Bill Scudder, SVP and AIoT general manager at AspenTech, an industrial AI solutions company, believes that AIoT is one of the most crucial fields for enabling more intelligent, real-time business decisions.
“Forrester has noted that up to 73% of all data collected within the enterprise goes unused, which highlights a critical challenge with IoT,” Scudder said. “As the volume of connected devices — for example, in industrial IoT settings — continues to increase, so does the volume of data collected from these devices.
“This has resulted in a trend seen across many industries: the need to marry AI and IoT. And here’s why: where IoT allows connected devices to create and transmit data from various sources, AI can take that data one step further, translating data into actionable insights to fuel faster, more intelligent business decisions. This is giving way to the rising trend of artificial intelligence of things or AIoT.”
Decision intelligence (DI) is one of the newest artificial intelligence concepts that takes many current business optimizations a step farther, by using AI models to analyze wide-ranging sets of commercial data. These analyses are used to predict future outcomes for everything from products to customers to supply chains.
Sorcha Gilroy, data science team lead at Peak, a commercial AI solutions provider, explained that although decision intelligence is a fairly new concept, it’s already gaining traction with larger enterprises because of its detailed business intelligence (BI) offerings.
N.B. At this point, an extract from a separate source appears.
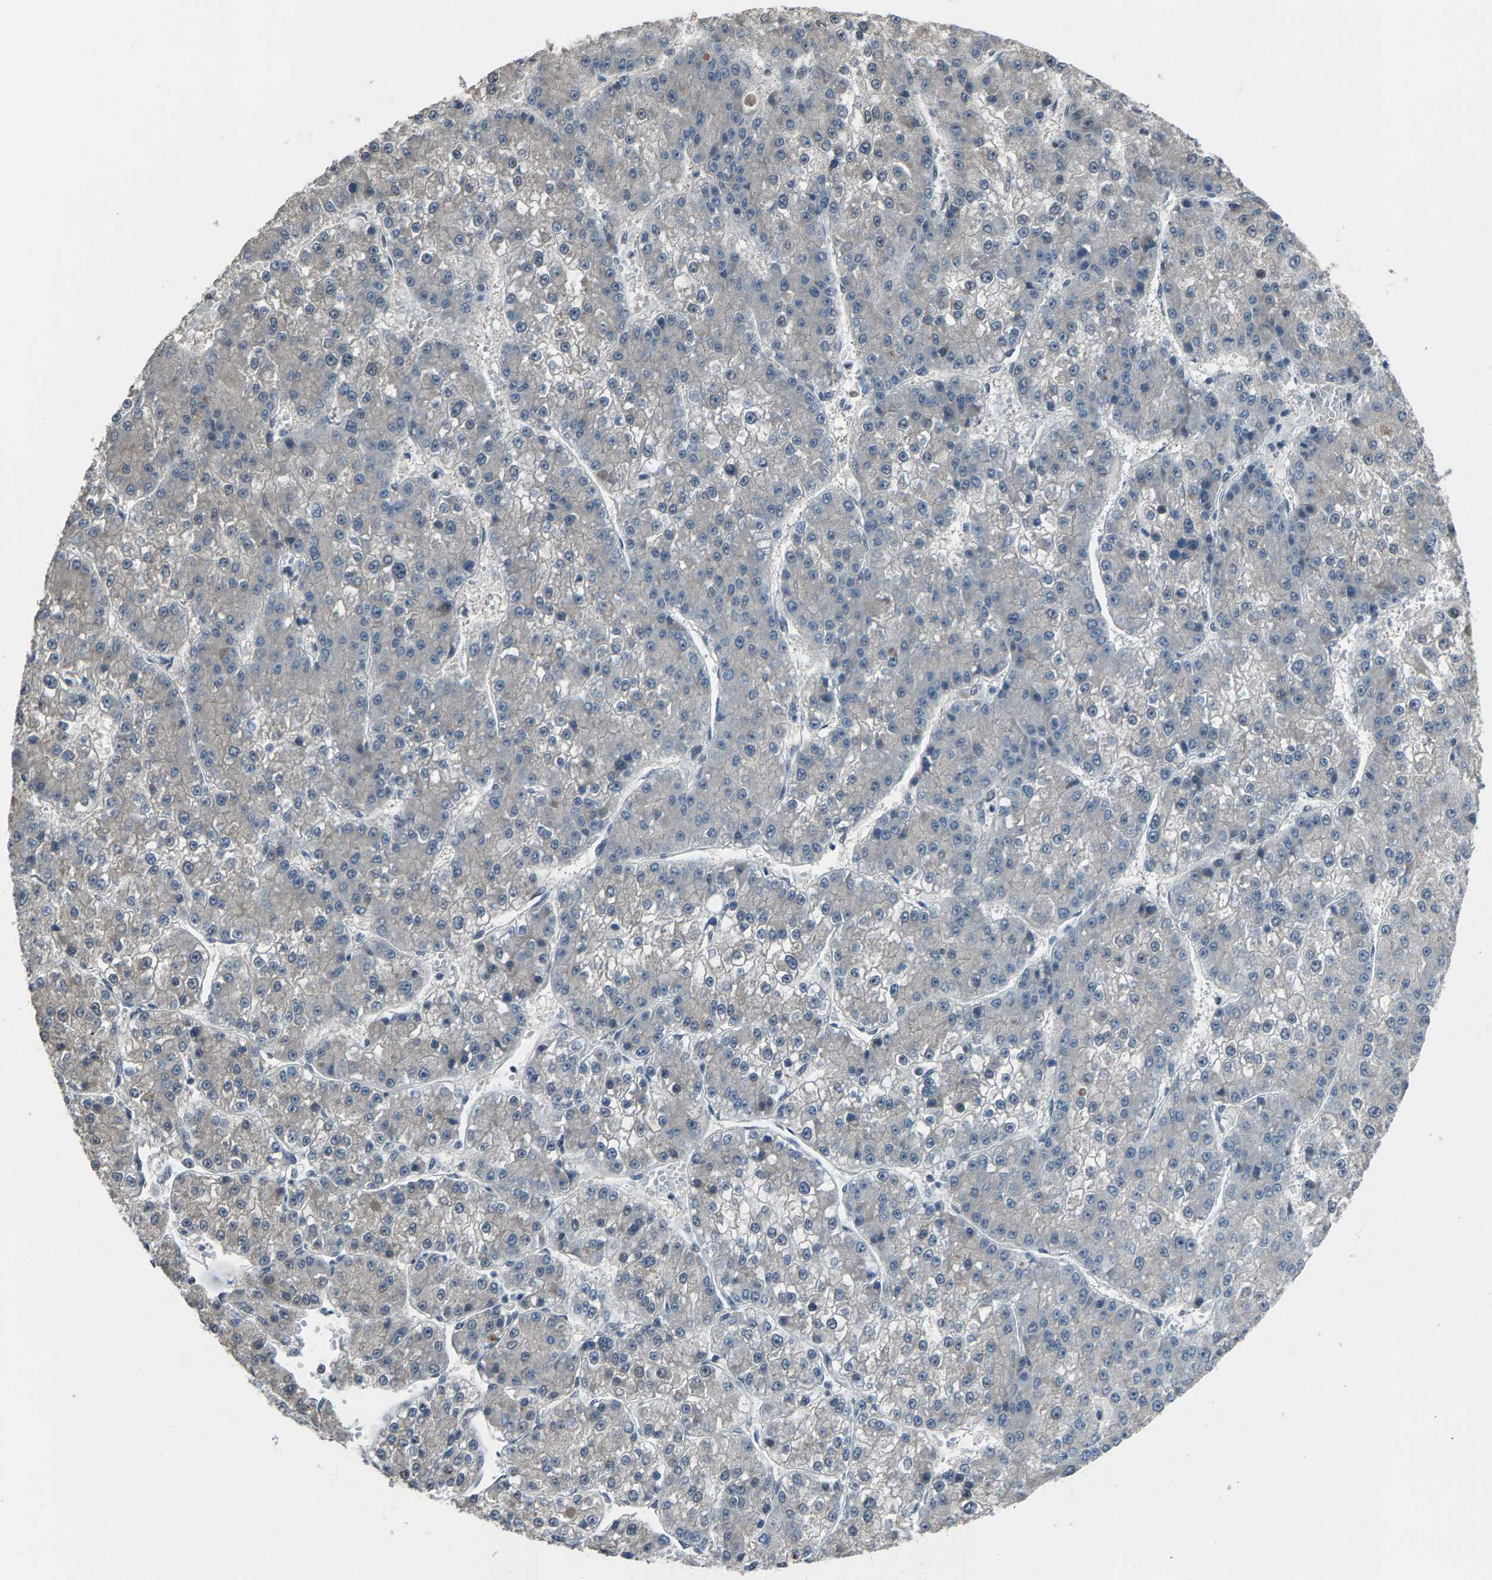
{"staining": {"intensity": "negative", "quantity": "none", "location": "none"}, "tissue": "liver cancer", "cell_type": "Tumor cells", "image_type": "cancer", "snomed": [{"axis": "morphology", "description": "Carcinoma, Hepatocellular, NOS"}, {"axis": "topography", "description": "Liver"}], "caption": "The photomicrograph reveals no significant positivity in tumor cells of liver hepatocellular carcinoma. (Brightfield microscopy of DAB IHC at high magnification).", "gene": "ZNF276", "patient": {"sex": "female", "age": 73}}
“Decision intelligence is a new category of software that facilitates the commercial application of artificial intelligence, providing predictive insight and recommended actions to users,” Gilroy said. “It is outcome focused, meaning a solution must deliver against a business need before it can be classed as DI.
“Recognized by Gartner and IDC, it has the potential to be the biggest software category in the world and is already being utilized by businesses across a variety of use cases, from personalizing shopper experiences to streamlining complex supply chains. Brands such as Nike, PepsiCo, and ASOS are known to be using DI already.”